** SUPPLIED INFORMATION follows **

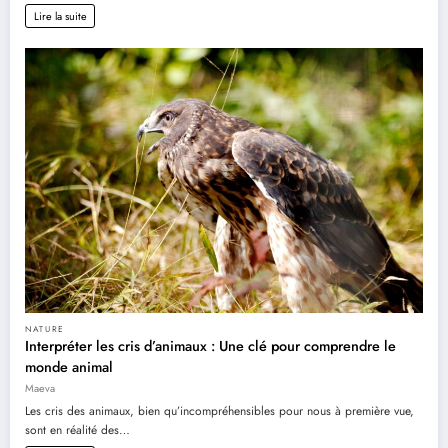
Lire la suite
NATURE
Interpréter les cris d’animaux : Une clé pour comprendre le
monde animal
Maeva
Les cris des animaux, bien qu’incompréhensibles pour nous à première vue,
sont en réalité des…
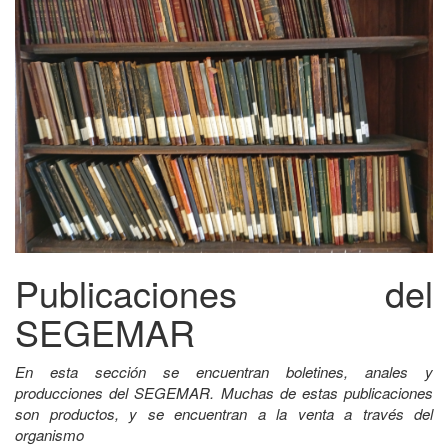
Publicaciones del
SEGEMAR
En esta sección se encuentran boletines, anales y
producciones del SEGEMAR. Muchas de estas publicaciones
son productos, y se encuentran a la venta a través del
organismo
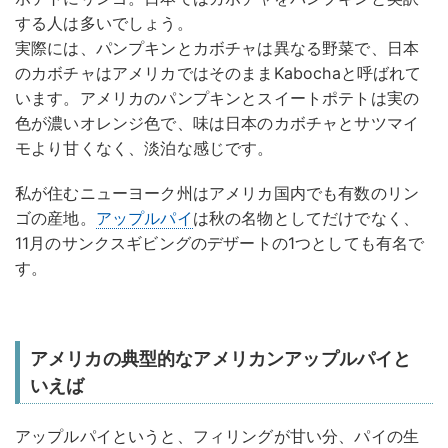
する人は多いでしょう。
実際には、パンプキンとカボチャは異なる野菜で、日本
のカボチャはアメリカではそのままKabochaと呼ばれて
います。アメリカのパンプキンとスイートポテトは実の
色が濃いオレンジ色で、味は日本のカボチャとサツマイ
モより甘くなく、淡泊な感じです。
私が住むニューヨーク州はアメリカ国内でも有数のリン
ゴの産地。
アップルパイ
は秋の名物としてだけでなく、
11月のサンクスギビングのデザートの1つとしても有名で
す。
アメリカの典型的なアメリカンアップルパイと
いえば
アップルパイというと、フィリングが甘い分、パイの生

** End of SUPPLIED INFORMATION **
** SUPPLIED INFORMATION follows **

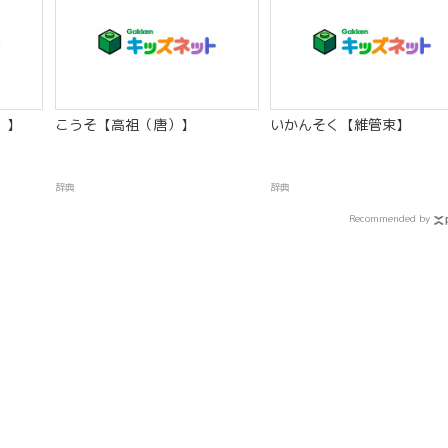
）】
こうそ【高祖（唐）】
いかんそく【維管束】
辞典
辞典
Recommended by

** End of SUPPLIED INFORMATION **
** SUPPLIED INFORMATION follows **

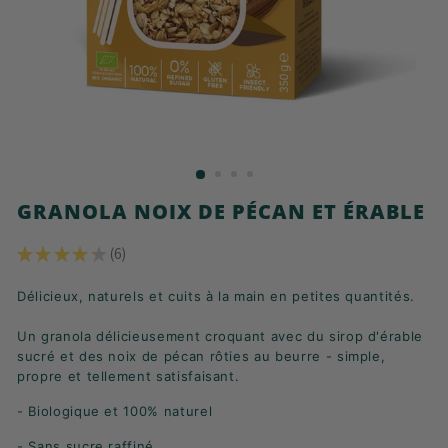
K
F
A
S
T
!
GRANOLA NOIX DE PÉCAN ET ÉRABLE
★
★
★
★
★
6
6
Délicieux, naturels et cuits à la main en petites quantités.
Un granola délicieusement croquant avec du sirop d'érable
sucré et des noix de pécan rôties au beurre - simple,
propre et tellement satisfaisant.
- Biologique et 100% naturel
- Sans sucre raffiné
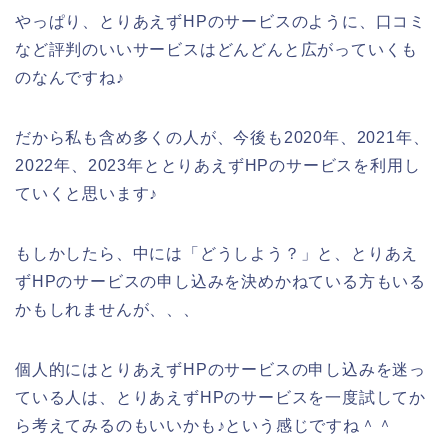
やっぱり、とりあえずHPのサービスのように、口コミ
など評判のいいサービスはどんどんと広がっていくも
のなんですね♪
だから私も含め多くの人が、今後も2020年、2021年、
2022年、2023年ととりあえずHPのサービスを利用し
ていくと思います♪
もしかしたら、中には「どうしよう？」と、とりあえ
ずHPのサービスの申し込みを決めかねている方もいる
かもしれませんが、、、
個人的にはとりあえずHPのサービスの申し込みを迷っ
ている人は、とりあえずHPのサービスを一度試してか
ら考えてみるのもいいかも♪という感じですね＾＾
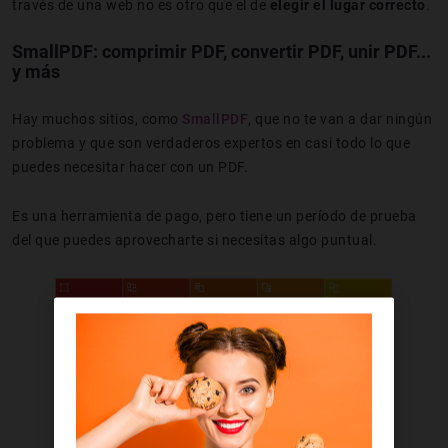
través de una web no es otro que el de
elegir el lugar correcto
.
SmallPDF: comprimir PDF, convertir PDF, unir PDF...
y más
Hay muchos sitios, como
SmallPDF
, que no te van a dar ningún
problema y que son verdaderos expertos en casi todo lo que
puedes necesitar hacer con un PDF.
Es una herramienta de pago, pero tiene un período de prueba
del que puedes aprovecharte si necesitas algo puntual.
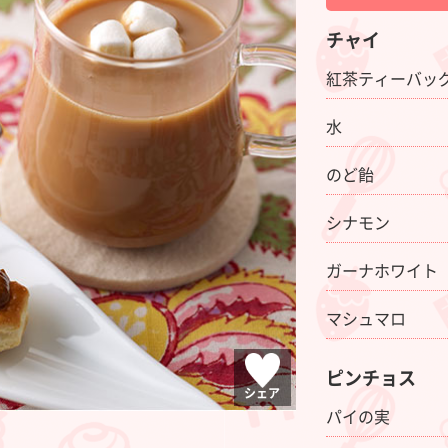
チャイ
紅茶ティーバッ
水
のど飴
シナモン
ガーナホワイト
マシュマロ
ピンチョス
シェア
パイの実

** End of SUPPLIED INFORMATION **

WHAT THE TASK ASKS:
Copy out everything from the line containing "する人は多いでしょう。" down to the line containing "アップルパイというと、フィリングが甘い分、パイの生", replacing "カボチャ" with "南瓜" and changing nothing else.

SOLVED PROBLEM:
する人は多いでしょう。
実際には、パンプキンと南瓜は異なる野菜で、日本
の南瓜はアメリカではそのままKabochaと呼ばれて
います。アメリカのパンプキンとスイートポテトは実の
色が濃いオレンジ色で、味は日本の南瓜とサツマイ
モより甘くなく、淡泊な感じです。
私が住むニューヨーク州はアメリカ国内でも有数のリン
ゴの産地。
アップルパイ
は秋の名物としてだけでなく、
11月のサンクスギビングのデザートの1つとしても有名で
す。
アメリカの典型的なアメリカンアップルパイと
いえば
アップルパイというと、フィリングが甘い分、パイの生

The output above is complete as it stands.